=== EXCERPT TO READ ===

As of 2022, Thunder Ridge has three chairlifts (Two doubles and one triple) and four magic carpets. In 1958 a T-Bar opened at then Birch Hill- servicing the main part of today's ski area. Numerous Tows were also installed on the mountain. Sometime in the 1960s, a Borvig double chairlift was installed to the summit; it remains the area's longest and oldest lift. In about 1967, a short double chairlift was installed which today served Little Thunder. In 1986, a Borvig triple chairlift was installed to supersede and eventually replace the T-Bar lift, which it did. In the early 2000s, four Magic Carpet lifts were installed on Thunder Ridge to replace the Tows. Remnants of the tows can still be seen to this day.

During the mid-1960s the Mahopac High School ski team raced and trained at Birch Hill, as did the teams from Carmel and some other Putnam County and Northern Westchester county schools. The lodge was a simple place with a gravel floor.

Today the area maintains seven running lifts; four carpets (one open all the time (You can do it, "Toyland"), two open on the weekends, one used as a backup), a triple lift (main lift, "the triple"), a double lift (secondary lift, "the double"), and one small double lift (beginner lift, "Little Thunder"). Today there remain three neglected tows (one serving the halfpipe, and one serving the terrain park, and one which served the old terrain park). Both the triple and double were re-surfaced and gained more modern accessories and safety equipment in the late 2010s.

=== EXTRACTED RECORDS ===

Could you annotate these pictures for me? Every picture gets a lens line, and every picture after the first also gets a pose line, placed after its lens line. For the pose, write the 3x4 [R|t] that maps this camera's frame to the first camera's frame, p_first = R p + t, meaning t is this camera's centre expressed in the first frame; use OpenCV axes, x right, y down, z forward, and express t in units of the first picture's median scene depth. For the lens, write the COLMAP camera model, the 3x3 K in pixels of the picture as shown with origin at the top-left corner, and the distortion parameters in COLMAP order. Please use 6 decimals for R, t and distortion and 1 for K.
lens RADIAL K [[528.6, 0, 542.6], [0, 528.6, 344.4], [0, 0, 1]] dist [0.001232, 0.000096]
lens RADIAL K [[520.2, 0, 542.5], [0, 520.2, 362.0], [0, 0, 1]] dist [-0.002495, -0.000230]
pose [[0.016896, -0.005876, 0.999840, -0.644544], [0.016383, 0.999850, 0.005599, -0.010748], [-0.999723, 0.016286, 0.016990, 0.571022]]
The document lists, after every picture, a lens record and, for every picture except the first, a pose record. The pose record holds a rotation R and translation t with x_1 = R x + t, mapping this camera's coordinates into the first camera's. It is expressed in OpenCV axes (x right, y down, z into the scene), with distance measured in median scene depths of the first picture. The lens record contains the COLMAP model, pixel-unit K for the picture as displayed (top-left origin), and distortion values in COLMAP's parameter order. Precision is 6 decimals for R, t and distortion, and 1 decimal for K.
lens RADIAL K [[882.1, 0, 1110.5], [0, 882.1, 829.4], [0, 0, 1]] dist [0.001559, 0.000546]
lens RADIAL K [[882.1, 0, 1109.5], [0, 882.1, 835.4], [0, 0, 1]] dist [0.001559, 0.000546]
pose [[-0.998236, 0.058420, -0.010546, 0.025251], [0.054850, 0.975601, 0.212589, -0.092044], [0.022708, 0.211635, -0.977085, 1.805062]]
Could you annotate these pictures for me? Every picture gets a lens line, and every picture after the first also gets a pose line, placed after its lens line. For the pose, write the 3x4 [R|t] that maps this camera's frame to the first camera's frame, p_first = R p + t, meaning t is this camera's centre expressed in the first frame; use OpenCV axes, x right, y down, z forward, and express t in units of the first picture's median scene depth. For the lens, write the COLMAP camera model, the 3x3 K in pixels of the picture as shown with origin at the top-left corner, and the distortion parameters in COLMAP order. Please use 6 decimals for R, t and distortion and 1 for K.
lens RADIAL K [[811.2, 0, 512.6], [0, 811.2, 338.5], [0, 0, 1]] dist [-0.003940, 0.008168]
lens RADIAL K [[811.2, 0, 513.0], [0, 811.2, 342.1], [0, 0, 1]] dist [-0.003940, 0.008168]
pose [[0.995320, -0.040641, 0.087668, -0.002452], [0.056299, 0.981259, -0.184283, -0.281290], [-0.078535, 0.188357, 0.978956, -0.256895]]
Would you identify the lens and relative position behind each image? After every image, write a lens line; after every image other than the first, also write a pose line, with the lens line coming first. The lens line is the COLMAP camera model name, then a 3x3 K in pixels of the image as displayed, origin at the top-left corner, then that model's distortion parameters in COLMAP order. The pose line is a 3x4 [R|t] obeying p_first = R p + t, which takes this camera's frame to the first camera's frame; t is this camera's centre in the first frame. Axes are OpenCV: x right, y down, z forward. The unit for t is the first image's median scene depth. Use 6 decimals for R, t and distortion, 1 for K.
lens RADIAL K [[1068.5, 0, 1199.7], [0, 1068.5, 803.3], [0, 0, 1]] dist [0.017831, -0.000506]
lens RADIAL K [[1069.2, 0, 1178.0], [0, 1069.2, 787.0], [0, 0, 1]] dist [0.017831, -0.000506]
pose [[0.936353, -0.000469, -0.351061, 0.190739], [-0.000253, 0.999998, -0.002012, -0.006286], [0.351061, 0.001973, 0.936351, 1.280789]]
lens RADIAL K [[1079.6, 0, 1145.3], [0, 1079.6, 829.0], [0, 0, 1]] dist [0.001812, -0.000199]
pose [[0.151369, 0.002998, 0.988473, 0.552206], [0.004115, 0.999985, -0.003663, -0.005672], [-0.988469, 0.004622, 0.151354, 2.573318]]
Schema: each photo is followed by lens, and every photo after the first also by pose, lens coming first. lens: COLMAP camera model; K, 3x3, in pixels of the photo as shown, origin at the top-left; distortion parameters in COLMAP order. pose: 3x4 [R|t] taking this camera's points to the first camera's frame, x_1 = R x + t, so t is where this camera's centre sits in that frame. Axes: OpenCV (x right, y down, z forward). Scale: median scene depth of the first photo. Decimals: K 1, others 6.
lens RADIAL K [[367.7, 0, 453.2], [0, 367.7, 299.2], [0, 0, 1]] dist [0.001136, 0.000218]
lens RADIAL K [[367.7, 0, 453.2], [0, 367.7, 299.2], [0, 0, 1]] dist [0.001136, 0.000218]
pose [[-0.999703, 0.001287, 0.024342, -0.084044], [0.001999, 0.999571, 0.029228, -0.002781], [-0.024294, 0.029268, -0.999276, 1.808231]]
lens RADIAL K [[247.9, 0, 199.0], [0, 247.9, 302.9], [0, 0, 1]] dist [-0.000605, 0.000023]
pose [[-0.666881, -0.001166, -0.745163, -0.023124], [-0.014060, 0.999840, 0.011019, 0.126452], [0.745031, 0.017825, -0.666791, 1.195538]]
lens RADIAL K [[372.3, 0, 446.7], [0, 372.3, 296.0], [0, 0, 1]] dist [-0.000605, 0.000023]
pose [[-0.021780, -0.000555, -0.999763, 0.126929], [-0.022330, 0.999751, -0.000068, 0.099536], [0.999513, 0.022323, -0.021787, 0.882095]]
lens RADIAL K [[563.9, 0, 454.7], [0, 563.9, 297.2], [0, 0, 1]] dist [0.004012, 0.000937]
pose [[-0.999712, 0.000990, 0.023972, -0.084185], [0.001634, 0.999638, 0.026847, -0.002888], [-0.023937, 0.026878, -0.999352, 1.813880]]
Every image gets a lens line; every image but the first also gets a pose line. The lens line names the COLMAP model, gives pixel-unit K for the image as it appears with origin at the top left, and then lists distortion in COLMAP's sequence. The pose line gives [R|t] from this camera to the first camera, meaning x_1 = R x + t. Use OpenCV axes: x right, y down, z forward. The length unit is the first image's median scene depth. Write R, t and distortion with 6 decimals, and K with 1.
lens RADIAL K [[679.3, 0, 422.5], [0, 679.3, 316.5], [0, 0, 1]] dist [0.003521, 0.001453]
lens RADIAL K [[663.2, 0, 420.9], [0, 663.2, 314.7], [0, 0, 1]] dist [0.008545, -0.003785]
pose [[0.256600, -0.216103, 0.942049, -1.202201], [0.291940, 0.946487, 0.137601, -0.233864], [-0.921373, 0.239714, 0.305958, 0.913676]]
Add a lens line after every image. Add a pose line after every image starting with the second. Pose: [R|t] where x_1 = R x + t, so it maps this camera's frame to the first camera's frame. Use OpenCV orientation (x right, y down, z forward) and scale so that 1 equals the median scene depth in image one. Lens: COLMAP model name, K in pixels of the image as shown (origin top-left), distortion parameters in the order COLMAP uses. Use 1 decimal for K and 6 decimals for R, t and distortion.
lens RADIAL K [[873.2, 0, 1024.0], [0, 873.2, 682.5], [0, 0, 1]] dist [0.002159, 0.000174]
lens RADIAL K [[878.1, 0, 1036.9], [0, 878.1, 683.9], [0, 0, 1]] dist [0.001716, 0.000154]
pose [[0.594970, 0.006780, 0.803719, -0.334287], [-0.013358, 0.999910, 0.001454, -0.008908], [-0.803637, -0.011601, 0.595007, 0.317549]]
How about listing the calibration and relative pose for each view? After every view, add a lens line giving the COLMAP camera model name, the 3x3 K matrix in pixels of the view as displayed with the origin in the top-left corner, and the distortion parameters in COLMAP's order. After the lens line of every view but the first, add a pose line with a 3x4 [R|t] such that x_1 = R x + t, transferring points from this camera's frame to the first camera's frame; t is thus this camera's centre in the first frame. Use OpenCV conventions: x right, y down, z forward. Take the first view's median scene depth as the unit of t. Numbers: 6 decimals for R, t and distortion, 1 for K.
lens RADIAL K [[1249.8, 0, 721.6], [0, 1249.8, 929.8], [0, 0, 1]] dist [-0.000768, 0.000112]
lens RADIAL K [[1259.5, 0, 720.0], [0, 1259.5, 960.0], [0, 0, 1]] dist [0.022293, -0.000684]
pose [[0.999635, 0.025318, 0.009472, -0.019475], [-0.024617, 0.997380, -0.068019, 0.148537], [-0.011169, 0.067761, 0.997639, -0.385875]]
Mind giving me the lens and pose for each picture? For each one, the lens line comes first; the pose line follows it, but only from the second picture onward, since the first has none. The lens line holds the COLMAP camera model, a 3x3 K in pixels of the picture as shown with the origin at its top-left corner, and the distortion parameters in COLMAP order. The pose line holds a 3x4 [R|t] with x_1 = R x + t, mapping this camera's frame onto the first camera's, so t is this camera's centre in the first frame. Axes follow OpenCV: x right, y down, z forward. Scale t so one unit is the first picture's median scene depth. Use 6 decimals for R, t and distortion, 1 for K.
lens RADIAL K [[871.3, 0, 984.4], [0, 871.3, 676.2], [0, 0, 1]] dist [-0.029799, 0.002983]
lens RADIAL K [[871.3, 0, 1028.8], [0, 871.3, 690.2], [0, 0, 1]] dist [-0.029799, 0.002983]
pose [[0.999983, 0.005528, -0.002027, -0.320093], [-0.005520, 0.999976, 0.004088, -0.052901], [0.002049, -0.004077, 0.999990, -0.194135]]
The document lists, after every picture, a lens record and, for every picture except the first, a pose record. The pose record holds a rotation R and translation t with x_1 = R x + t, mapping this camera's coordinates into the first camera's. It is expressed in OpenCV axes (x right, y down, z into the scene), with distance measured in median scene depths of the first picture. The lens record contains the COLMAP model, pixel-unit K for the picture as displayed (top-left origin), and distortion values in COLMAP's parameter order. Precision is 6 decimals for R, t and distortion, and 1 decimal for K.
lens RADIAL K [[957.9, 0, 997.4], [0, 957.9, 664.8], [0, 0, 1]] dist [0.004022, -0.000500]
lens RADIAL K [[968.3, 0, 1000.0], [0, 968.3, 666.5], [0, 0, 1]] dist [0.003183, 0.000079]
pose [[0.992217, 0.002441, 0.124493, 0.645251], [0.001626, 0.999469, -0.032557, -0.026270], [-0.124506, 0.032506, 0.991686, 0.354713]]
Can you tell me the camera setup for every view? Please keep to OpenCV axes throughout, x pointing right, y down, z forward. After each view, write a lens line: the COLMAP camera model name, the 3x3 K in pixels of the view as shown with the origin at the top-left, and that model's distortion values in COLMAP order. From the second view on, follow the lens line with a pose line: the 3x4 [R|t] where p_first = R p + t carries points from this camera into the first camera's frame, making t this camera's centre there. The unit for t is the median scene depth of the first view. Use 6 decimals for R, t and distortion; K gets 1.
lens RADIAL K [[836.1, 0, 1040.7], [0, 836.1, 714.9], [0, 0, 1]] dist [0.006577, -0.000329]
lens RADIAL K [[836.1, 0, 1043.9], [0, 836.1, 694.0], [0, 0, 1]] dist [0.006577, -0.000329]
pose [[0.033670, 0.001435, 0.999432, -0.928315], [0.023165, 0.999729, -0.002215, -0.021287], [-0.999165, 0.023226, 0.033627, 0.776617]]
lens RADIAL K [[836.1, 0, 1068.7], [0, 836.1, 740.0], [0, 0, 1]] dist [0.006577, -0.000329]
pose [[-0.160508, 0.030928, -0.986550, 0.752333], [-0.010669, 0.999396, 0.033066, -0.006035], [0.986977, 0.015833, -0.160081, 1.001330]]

===

__YOUR OBJECTIVE__: Reproduce the entire text on the Thunder Ridge ski lifts word for word. The data here plays no part in the work that comes next.

__YOUR RESPONSE__:
As of 2022, Thunder Ridge has three chairlifts (Two doubles and one triple) and four magic carpets. In 1958 a T-Bar opened at then Birch Hill- servicing the main part of today's ski area. Numerous Tows were also installed on the mountain. Sometime in the 1960s, a Borvig double chairlift was installed to the summit; it remains the area's longest and oldest lift. In about 1967, a short double chairlift was installed which today served Little Thunder. In 1986, a Borvig triple chairlift was installed to supersede and eventually replace the T-Bar lift, which it did. In the early 2000s, four Magic Carpet lifts were installed on Thunder Ridge to replace the Tows. Remnants of the tows can still be seen to this day.

During the mid-1960s the Mahopac High School ski team raced and trained at Birch Hill, as did the teams from Carmel and some other Putnam County and Northern Westchester county schools. The lodge was a simple place with a gravel floor.

Today the area maintains seven running lifts; four carpets (one open all the time (You can do it, "Toyland"), two open on the weekends, one used as a backup), a triple lift (main lift, "the triple"), a double lift (secondary lift, "the double"), and one small double lift (beginner lift, "Little Thunder"). Today there remain three neglected tows (one serving the halfpipe, and one serving the terrain park, and one which served the old terrain park). Both the triple and double were re-surfaced and gained more modern accessories and safety equipment in the late 2010s.